The paper provides a comprehensive analysis of Eu2Ir2O7 and Pr2Ir2O7, showing their excitation spectra are qualitatively similar and offering insights into their magnetic excitations and structural stability.

Findings

No crystal symmetry change over temperature and pressure range.

Similar excitation spectra in Eu2Ir2O7 and Pr2Ir2O7 despite different ground states.

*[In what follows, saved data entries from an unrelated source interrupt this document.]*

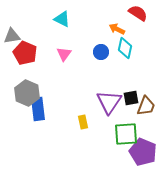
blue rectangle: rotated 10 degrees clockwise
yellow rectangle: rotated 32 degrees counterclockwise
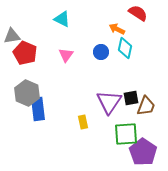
pink triangle: moved 2 px right, 1 px down
purple pentagon: rotated 12 degrees clockwise
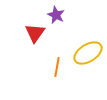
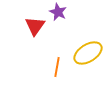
purple star: moved 2 px right, 3 px up
red triangle: moved 7 px up
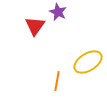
yellow ellipse: moved 9 px down
orange line: moved 14 px down
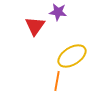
purple star: rotated 18 degrees counterclockwise
yellow ellipse: moved 16 px left, 6 px up
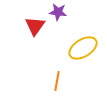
yellow ellipse: moved 11 px right, 8 px up
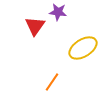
orange line: moved 5 px left, 1 px down; rotated 24 degrees clockwise
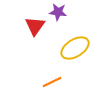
yellow ellipse: moved 8 px left
orange line: rotated 30 degrees clockwise
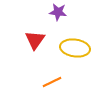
red triangle: moved 14 px down
yellow ellipse: rotated 40 degrees clockwise
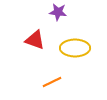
red triangle: rotated 45 degrees counterclockwise
yellow ellipse: rotated 8 degrees counterclockwise
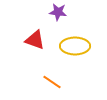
yellow ellipse: moved 2 px up
orange line: rotated 60 degrees clockwise
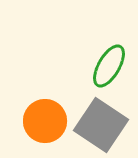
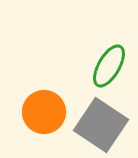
orange circle: moved 1 px left, 9 px up
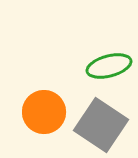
green ellipse: rotated 45 degrees clockwise
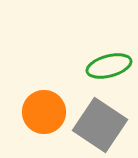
gray square: moved 1 px left
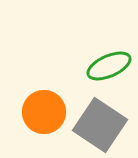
green ellipse: rotated 9 degrees counterclockwise
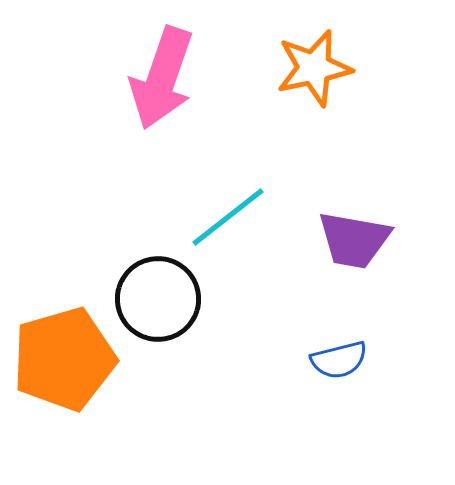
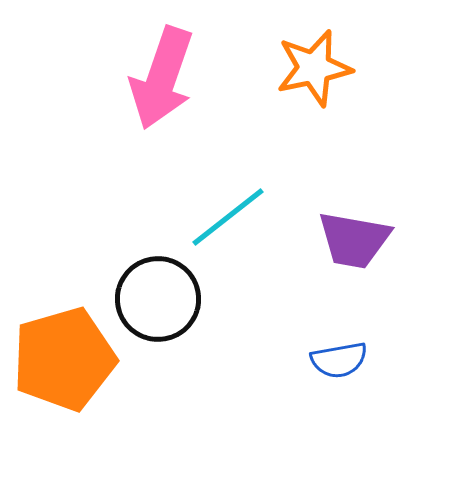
blue semicircle: rotated 4 degrees clockwise
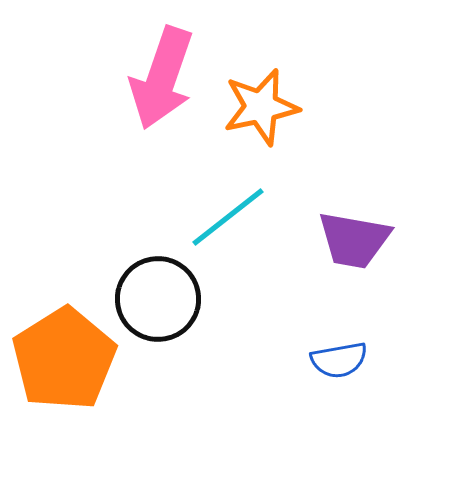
orange star: moved 53 px left, 39 px down
orange pentagon: rotated 16 degrees counterclockwise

Observation of highly damped magnetic excitations at ~45 meV in Eu2Ir2O7.

Abstract

We have investigated the structural, electronic, and magnetic properties of the pyrochlore iridates Eu2Ir2O7 and Pr2Ir2O7 using a combination of resonant elastic x-ray scattering, x-ray powder diffraction, and resonant inelastic x-ray scattering (RIXS). The structural parameters of Eu2Ir2O7 have been examined as a function of temperature and applied pressure, with a particular emphasis on regions of the phase diagram where electronic and magnetic phase transitions have been reported. We find no evidence of crystal symmetry change over the range of temperatures (~6 to 300 K) and pressures (~0.1 to 17 GPa) studied. We have also investigated the electronic and magnetic excitations in single crystal samples of Eu2Ir2O7 and Pr2Ir2O7 using high resolution Ir L3-edge RIXS. In spite of very different ground state properties, we find these materials exhibit qualitatively similar excitation spectra, with crystal field excitations at ~3-5 eV, spin-orbit excitations at ~0.5-1 eV, and broad low-lying excitations below ~0.15 eV. In Eu2Ir2O7 we observe highly damped magnetic excitations at ~45 meV, which display significant momentum dependence. We compare these results with recent dynamical structure factor calculations.